Optimal timeframes & summary

Timeframes to treatment: Timeframes should be informed by evidence-based guidelines (where they exist) while recognising that shorter timelines for appropriate consultations and treatment can reduce women’s distress. The following recommended timeframes are based on expert advice from the Cervical Cancer Working Group.

Timeframes for care

Step in pathway Care point Timeframe
Presentation, initial investigations and referral 2.1 Assessments by the general or primary medical practitioner Screening test results should be available and the woman reviewed by the general practitioner within 30 days
2.2 Referral to a specialist • Women with a positive oncogenic HPV (any type) test result and reflex liquid-based cytology (LBC) report of invasive cancer

should have a specialist appointment with a gynaecological oncologist within two weeks of the suspected diagnosis

• Women with a positive oncogenic HPV (16/18) test result and reflex LBC prediction of any abnormality should be referred for a colposcopic assessment within eight weeks

• Women with a positive oncogenic HPV (not 16/18) test result, with a LBC prediction of pHSIL/HSIL or any glandular abnormality, should be referred for a colposcopic assessment within eight weeks

• Women with a suspected diagnosis of cervical cancer (symptomatic, abnormal cervix) should have a specialist appointment with a gynaecological oncologist within two weeks of the suspected diagnosis

Diagnosis, staging and treatment planning 3.1 Diagnostic work-up • For obvious abnormalities, a colposcopy within two weeks of referral

• Diagnostic investigations should be completed within two weeks of specialist review

3.3.1 The optimal timing for multidisciplinary team planning All newly diagnosed women should be discussed in a multidisciplinary team meeting so a treatment plan can be recommended
Treatment 4.2.1 Surgery for primary disease Treatment should begin within four weeks of the decision to treat
4.2.2 Radiation therapy Treatment should begin within four weeks of the decision to treat
4.2.3 Chemotherapy Treatment should begin within four weeks of the decision to treat

The optimal care pathway outlines seven critical steps in the patient journey. While the seven steps appear in a linear model, in practice, patient care does not always occur in this way but depends on the particular situation (such as the type of cancer, when and how the cancer is diagnosed, prognosis, management, the woman’s decisions and the woman’s physiological response to treatment).
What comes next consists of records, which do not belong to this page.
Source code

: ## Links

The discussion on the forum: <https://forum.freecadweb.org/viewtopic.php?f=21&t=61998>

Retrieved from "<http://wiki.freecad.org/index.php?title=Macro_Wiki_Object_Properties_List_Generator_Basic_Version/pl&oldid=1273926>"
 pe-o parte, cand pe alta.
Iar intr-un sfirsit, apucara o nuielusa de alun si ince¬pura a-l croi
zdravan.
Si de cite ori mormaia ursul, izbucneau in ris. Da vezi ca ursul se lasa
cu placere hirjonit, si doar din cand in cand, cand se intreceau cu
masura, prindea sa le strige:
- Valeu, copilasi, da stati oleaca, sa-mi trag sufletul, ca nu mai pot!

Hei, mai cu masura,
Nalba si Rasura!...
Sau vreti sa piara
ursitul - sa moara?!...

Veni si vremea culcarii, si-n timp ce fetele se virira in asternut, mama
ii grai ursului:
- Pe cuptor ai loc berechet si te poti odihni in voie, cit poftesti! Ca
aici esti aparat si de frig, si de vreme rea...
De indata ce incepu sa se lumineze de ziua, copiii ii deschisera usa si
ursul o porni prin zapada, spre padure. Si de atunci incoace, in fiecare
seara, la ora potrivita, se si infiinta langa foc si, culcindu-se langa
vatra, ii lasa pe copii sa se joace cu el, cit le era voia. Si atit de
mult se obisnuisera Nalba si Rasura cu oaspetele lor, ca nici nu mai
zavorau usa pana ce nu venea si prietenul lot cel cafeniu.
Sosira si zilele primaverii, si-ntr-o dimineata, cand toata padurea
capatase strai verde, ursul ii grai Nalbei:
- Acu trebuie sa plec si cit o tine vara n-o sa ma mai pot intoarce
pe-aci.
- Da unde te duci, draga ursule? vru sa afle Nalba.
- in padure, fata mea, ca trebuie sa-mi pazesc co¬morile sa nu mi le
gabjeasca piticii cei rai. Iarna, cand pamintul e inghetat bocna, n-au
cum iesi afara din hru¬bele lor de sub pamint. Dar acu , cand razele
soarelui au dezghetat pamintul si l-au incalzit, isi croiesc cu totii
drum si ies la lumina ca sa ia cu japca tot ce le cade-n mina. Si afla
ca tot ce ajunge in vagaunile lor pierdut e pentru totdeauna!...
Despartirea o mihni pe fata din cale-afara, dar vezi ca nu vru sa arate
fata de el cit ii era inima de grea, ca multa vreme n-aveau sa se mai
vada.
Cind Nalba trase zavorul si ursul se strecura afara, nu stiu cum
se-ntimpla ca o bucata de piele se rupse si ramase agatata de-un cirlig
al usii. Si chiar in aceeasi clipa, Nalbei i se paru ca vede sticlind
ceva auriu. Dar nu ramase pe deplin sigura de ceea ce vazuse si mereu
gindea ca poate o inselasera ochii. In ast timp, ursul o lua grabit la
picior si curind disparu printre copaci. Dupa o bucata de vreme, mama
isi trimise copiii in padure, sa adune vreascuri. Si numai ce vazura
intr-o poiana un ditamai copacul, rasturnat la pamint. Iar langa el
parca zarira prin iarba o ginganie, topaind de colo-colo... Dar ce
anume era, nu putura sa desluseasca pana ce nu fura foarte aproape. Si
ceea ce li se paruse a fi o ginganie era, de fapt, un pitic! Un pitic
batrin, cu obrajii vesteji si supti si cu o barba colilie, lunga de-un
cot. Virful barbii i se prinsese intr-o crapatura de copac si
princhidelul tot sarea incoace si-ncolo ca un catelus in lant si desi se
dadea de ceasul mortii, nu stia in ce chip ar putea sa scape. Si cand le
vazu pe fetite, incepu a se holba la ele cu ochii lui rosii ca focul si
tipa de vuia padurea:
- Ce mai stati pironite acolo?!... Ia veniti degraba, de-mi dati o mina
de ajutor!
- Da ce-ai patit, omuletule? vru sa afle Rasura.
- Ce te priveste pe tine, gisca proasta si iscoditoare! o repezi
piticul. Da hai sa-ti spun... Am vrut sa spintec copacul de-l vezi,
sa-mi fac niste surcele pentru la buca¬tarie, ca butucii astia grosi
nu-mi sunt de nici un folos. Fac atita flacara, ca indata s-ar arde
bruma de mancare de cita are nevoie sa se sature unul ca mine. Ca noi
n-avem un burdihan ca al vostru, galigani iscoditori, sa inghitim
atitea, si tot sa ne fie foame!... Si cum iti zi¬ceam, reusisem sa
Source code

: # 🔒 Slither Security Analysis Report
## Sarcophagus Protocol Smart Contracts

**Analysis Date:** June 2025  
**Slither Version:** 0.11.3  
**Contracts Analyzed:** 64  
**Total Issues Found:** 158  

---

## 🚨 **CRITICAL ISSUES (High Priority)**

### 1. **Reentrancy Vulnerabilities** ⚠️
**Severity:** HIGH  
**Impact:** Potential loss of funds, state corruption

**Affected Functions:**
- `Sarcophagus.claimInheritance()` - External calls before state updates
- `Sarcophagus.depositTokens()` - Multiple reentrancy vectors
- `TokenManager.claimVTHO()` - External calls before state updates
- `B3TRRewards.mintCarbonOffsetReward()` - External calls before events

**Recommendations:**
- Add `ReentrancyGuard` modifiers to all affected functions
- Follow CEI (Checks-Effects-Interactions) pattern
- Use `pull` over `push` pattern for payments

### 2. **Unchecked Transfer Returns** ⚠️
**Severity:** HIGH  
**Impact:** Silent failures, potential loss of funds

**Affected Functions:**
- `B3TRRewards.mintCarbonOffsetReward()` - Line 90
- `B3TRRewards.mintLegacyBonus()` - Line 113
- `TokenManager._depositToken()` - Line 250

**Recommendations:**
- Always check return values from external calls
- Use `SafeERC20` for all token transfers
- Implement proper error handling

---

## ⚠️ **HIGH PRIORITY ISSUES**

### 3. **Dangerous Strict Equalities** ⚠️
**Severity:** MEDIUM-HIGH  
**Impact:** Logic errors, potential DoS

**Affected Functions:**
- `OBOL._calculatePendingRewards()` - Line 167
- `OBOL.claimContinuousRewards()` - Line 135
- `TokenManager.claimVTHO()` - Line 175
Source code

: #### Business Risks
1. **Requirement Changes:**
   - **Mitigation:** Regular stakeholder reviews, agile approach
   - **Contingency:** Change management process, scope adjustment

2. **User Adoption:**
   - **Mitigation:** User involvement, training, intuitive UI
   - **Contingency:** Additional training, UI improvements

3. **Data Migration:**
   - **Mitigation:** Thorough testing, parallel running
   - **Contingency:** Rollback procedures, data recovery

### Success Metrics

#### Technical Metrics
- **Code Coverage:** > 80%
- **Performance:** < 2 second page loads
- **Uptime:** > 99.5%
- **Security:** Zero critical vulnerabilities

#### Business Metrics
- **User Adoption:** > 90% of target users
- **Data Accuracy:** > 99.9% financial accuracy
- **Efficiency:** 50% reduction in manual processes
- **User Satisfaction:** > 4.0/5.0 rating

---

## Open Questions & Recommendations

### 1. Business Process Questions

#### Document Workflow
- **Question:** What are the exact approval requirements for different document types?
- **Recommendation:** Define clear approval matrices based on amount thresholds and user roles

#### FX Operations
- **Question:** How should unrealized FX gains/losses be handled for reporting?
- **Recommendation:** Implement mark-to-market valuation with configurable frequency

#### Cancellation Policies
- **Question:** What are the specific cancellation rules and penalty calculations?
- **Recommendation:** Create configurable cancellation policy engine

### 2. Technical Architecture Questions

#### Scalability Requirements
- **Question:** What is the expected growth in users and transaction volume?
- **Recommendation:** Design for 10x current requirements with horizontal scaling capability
The pathway describes the optimal cancer care that should be provided at each step. The pathway includes all squamous cell, glandular (adeno) and mixed-cell cervical carcinomas. Squamous cell carcinomas account for 65–70 per cent of cervical cancers, and adenocarcinomas account for 20–25 per cent (AIHW 2018).

Rare histologies such as neuroendocrine, melanoma and serous are outside the scope of this optimal care pathway.

‘Women’ is the general term used throughout this optimal care pathway; however, the advice in this pathway also applies to all people who have a cervix including transgender and intersex people.

In Australia cervical cancer accounts for less than two per cent of all female cancers, with a relatively low incidence of seven new cases per 100,000 women per year (AIHW 2017).